**Selected excerpt**
----

The Awalokan Paradox: Why the Southwest is Turning to Peter Obi for aid While Their Own Government Sleeps

The Awalokan Paradox: Why the Southwest is Turning to Peter Obi for aid While Their Own Government Sleeps

In a twist of irony that would make a political satirist blush, the Nigerian medical landscape has become the stage for a staggering comparison. While the Federal Government, led by an administration that campaigned on the “Emilokan” (It is my turn) and “Awalokan” (It is our turn) mandate, appears to have hit a bureaucratic brick wall, a single private citizen is quietly outfunding the entire federation’s health capital releases. The numbers don’t lie, and they are nothing short of an indictment of current leadership – Peter Obi 15 million naira donation in Ibadan

The ₦330 Million vs. ₦36 Million Shocker

During the 2026 budget defense session before the House of Representatives, the Coordinating Minister of Health, Prof. Ali Pate, made a confession that should haunt every Nigerian. Out of a staggering ₦218 billion appropriated for capital projects in 2025, the Federal Government released only ₦36 million.

To put that in perspective: the entire machinery of the Nigerian state, with all its oil wealth and tax revenue, managed to release less money for hospital upgrades and medical equipment than the price of a single luxury SUV in Abuja.

Contrast this with Peter Obi. Operating purely as a private citizen with his personal funds, Obi’s documented donations to healthcare and nursing schools in 2025 alone totaled over ₦330 million.

----

**Extracted information**
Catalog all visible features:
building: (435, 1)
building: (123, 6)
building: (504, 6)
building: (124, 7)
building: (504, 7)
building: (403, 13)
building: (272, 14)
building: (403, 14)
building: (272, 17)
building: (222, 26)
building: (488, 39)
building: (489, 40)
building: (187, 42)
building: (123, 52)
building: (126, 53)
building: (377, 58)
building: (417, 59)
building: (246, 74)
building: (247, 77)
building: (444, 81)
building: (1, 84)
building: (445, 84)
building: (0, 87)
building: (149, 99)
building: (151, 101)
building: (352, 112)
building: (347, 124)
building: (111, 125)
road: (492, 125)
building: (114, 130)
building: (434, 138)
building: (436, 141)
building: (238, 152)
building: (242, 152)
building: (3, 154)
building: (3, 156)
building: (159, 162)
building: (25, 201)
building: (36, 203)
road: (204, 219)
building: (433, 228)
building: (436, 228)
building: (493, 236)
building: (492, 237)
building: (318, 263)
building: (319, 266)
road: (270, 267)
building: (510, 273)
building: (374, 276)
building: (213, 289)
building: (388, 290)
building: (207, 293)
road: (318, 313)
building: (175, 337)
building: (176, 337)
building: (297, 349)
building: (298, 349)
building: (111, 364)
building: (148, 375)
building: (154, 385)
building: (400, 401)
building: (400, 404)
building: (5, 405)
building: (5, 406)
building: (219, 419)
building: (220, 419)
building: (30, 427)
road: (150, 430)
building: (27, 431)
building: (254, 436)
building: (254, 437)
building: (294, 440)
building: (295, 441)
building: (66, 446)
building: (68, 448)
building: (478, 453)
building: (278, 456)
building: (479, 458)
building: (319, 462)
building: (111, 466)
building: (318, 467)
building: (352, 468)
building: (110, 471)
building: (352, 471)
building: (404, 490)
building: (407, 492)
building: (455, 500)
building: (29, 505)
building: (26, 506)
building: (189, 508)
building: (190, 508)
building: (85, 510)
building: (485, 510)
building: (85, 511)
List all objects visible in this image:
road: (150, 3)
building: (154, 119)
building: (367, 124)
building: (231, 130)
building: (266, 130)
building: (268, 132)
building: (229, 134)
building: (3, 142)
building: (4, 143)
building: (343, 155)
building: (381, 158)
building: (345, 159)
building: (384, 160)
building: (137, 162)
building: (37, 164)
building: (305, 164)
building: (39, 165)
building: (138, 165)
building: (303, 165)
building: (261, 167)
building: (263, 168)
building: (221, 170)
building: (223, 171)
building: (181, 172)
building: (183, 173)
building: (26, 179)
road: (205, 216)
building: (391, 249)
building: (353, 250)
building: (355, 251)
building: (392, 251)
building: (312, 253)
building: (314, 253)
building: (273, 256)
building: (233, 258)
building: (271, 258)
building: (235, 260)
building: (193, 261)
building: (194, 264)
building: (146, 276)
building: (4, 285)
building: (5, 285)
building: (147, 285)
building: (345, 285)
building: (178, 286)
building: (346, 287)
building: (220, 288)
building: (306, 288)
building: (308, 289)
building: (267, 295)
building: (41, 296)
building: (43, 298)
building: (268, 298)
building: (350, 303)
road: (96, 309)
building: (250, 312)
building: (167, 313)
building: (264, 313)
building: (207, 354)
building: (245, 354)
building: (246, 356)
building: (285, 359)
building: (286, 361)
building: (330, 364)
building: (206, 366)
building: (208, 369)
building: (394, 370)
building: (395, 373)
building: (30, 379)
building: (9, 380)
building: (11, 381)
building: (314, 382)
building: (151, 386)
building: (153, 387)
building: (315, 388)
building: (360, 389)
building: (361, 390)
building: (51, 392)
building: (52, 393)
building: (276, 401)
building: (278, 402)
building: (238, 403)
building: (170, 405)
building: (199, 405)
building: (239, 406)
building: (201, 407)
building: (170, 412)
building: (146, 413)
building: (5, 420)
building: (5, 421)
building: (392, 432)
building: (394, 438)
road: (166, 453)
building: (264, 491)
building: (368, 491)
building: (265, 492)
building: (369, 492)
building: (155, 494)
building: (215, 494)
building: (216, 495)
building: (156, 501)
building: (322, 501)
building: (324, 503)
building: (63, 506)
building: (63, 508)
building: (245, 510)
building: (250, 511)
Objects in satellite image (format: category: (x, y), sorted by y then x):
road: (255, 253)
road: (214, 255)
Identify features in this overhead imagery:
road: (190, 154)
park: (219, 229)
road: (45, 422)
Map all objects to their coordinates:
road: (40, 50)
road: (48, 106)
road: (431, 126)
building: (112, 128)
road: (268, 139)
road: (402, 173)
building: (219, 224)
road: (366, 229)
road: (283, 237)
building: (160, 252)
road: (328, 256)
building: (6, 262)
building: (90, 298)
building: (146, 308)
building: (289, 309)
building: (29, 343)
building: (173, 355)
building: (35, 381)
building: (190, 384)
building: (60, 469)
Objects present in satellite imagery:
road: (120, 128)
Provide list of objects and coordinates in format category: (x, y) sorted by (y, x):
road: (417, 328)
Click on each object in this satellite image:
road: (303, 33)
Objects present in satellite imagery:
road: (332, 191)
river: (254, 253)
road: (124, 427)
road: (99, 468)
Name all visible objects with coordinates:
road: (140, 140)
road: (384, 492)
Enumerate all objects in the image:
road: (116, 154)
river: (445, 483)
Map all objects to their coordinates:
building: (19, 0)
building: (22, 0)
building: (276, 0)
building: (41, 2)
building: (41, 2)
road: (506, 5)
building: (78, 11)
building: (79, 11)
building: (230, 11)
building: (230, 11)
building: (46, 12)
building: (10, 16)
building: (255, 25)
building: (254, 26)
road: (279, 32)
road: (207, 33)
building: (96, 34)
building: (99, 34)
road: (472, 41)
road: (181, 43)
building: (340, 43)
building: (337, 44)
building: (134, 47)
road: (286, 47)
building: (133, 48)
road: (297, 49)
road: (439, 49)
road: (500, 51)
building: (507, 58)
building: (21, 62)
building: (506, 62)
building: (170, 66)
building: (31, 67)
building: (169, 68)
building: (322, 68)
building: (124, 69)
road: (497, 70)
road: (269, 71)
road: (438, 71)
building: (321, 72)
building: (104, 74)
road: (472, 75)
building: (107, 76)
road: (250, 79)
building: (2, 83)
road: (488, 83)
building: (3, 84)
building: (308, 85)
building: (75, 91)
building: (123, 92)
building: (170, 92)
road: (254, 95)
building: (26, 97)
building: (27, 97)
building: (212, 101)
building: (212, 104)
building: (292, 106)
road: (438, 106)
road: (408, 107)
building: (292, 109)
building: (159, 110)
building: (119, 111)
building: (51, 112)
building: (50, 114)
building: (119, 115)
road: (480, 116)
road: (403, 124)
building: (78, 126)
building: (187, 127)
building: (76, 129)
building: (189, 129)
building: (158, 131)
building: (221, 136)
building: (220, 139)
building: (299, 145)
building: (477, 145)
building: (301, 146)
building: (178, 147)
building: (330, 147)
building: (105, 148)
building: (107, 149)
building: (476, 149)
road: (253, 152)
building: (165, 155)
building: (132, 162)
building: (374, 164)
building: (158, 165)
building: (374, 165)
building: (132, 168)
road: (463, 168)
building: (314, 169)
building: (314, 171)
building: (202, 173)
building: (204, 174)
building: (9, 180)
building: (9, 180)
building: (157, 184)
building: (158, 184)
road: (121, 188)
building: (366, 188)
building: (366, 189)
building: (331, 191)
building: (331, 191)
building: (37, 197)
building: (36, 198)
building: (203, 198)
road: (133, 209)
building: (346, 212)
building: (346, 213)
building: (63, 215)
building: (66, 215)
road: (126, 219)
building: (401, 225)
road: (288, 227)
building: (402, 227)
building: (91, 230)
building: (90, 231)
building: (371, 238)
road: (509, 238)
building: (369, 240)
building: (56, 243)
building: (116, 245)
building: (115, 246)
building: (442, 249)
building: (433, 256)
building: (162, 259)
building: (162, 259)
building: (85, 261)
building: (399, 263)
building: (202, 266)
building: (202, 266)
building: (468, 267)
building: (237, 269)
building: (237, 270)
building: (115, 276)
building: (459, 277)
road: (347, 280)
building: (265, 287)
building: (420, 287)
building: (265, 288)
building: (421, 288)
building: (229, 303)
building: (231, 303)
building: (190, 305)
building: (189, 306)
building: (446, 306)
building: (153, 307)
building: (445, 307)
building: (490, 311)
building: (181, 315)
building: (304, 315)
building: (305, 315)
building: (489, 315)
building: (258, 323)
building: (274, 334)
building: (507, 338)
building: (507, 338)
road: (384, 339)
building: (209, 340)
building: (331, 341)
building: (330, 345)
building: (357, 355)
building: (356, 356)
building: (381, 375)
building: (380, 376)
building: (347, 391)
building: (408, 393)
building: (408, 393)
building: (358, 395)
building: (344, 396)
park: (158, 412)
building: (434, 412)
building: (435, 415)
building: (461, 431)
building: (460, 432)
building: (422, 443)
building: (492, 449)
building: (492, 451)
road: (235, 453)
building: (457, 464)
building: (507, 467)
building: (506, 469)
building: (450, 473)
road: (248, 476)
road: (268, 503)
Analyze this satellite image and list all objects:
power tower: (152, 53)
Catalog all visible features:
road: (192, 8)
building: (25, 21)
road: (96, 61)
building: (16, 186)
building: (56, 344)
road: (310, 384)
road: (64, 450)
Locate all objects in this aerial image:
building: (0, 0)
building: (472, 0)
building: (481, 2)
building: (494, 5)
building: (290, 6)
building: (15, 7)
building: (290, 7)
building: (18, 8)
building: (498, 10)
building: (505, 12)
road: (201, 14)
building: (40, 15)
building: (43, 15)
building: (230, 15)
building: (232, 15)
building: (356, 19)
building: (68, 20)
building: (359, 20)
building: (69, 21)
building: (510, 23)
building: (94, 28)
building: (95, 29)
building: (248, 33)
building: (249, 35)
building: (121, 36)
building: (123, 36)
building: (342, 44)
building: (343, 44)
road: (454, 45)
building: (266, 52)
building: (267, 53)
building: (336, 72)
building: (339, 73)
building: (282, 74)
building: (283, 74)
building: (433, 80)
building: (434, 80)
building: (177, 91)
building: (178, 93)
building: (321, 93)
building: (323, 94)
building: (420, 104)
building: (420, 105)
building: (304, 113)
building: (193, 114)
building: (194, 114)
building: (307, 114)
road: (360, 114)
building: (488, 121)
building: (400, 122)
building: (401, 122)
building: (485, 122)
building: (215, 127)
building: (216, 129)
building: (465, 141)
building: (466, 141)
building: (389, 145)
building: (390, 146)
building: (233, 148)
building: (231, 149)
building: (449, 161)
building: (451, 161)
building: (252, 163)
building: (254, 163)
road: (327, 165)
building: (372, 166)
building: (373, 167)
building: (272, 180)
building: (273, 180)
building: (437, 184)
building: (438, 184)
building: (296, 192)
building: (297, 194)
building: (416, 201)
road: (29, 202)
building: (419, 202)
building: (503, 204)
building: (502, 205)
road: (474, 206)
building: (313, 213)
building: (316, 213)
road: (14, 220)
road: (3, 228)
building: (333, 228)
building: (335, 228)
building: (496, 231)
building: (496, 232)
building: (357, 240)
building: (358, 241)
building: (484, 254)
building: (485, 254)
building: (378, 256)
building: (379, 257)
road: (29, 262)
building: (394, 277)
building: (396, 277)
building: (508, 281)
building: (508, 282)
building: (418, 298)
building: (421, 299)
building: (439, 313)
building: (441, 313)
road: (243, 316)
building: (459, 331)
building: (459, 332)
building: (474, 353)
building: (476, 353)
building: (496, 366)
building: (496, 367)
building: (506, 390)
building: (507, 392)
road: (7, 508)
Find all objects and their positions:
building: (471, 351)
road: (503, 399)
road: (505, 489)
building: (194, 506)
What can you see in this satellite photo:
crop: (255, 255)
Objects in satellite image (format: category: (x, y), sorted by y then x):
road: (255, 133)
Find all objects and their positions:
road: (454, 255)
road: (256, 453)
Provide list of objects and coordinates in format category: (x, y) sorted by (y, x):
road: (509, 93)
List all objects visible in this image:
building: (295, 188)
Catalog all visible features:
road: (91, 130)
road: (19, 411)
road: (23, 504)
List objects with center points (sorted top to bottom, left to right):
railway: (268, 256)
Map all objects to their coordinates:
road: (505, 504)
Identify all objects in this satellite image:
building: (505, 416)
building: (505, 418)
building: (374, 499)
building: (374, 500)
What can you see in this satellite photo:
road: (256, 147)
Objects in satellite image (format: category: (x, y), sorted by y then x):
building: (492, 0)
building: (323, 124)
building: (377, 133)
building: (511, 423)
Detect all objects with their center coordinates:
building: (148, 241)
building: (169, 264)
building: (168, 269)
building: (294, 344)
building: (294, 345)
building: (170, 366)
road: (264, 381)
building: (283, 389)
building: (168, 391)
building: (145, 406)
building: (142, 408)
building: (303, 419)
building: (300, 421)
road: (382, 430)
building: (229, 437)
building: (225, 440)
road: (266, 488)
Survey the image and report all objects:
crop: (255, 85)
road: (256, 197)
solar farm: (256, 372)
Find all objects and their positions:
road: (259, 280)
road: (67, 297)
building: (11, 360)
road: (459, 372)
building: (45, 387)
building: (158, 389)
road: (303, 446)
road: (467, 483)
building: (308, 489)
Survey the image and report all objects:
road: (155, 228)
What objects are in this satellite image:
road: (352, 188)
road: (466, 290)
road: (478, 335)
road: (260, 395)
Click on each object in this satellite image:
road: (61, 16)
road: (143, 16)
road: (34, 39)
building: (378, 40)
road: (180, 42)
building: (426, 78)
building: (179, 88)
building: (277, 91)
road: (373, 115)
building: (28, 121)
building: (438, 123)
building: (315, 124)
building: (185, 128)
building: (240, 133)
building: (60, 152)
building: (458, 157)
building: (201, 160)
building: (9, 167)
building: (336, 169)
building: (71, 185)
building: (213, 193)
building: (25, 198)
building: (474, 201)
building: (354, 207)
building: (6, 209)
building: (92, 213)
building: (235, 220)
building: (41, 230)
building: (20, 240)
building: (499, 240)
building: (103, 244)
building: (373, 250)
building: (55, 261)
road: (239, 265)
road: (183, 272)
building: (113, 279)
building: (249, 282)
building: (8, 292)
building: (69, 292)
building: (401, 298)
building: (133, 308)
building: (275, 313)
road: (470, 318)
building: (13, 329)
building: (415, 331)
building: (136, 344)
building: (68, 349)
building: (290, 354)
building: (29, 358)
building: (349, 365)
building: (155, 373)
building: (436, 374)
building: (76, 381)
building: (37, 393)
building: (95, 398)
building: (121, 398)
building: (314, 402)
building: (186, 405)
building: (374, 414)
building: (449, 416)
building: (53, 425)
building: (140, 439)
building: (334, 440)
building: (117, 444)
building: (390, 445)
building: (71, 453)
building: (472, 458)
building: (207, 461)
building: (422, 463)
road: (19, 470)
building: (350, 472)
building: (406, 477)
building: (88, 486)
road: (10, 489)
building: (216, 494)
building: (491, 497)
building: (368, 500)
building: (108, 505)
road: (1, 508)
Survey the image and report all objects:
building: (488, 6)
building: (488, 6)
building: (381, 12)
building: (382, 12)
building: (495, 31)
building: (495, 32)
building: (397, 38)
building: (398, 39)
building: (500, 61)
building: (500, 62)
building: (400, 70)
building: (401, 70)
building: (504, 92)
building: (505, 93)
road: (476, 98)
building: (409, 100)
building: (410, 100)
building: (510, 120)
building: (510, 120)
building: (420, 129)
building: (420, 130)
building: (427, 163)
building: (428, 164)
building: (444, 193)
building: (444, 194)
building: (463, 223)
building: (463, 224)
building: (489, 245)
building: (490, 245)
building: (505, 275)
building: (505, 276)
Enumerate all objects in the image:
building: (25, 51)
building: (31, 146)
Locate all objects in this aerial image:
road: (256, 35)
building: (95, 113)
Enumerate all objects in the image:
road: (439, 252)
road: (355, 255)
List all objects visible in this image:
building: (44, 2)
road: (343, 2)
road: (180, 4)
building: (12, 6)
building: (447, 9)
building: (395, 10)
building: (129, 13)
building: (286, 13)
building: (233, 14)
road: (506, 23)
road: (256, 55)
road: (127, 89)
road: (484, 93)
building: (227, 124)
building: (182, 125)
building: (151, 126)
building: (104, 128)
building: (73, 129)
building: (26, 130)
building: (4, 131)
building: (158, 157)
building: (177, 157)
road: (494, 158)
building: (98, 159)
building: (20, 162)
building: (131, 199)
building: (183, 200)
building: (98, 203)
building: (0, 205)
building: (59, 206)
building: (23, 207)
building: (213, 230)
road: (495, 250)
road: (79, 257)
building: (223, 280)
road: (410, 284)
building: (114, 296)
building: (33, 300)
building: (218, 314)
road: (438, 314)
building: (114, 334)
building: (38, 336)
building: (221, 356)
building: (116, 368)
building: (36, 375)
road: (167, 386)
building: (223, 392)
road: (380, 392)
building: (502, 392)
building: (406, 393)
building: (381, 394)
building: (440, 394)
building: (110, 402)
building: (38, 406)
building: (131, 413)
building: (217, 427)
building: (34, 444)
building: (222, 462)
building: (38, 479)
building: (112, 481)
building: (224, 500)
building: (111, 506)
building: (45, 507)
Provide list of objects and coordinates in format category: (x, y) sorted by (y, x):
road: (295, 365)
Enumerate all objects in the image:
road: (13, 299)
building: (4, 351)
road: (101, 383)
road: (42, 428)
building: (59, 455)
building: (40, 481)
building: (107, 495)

----

**What to do**
[a] In the article on health funding, swap "hospital upgrades" for "clinic renovations" throughout the stretch from "To put that" through "SUV in Abuja.", and give that stretch again.
[b] Extend the article on health funding with a continuation that begins after its final sentence.
The data come from a separate source.

**Outputs in order**
[a]
To put that in perspective: the entire machinery of the Nigerian state, with all its oil wealth and tax revenue, managed to release less money for clinic renovations and medical equipment than the price of a single luxury SUV in Abuja.

[b]
The Math of Failure: Peter Obi, an individual, released 9 times more capital for medical infrastructure in one year than the Federal Government released for the entire Ministry of Health headquarters.

Southwest Betrayal: The Irony of “Awalokan”

Perhaps the most stinging part of this reality is for the people of the Southwest. President Bola Tinubu, a son of the soil, rode to power on the back of regional solidarity. Yet, while the “Political Elites” of the region are busy shouting “Awalokan,” their own hospitals and nursing schools are being sustained by the man they labeled “clannish.”

Recently, PDP chieftain Segun Sowunmi took to the Selah Medidate Podcast to launch a desperate attack, calling Obi “clannish” and claiming he ignores the Southwest. The facts, however, have crippled that narrative:

  • Oluyoro, Ibadan: Obi donated ₦15 million to the College of Nursing Sciences at Our Lady of Lourdes Hospital.
  • Dominican University, Ibadan: Obi surprised the institution with ₦30 million in January 2026, bringing his total support there to over ₦80 million.
  • Ado-Ekiti: Another ₦15 million was injected into the local nursing college.
Peter Obi 15 million naira donation
Peter Obi donates 50 Million Naira to Dominican University, Ibadan

While the “homegrown” presidency provides ₦36 million for the whole nation, the “outsider” is pouring millions into the heart of Yorubaland. It is a peculiar kind of “clannishness” that builds schools in your opponent’s backyard while the opponent’s own government leaves them in the dark.

The Audacity of the Southwest Elites

Adding insult to injury, these same political elites, rather than showing appreciation for this unprecedented private intervention, have the audacity to demand more. They criticize the scale of his boreholes in the North (ignoring the ₦15M grants to nursing schools in Bauchi and Maiduguri) and blatantly deny his interventions in the West, all while their own government fails to release even 1% of its promised health budget – From public source.

It is a culture of entitlement meeting a culture of production.

The Ultimate Question: What if he were President?

If Peter Obi can achieve this much, overshadowing the federal government’s capital releases by 900%, using only his personal savings, we can’t nearly imagine what he could do with the National Budget.

If he can revitalize the nursing profession in Ibadan, Benin, and Bauchi as a private citizen, how quickly could he turn Nigeria into a global medical hub if he held the keys to the treasury?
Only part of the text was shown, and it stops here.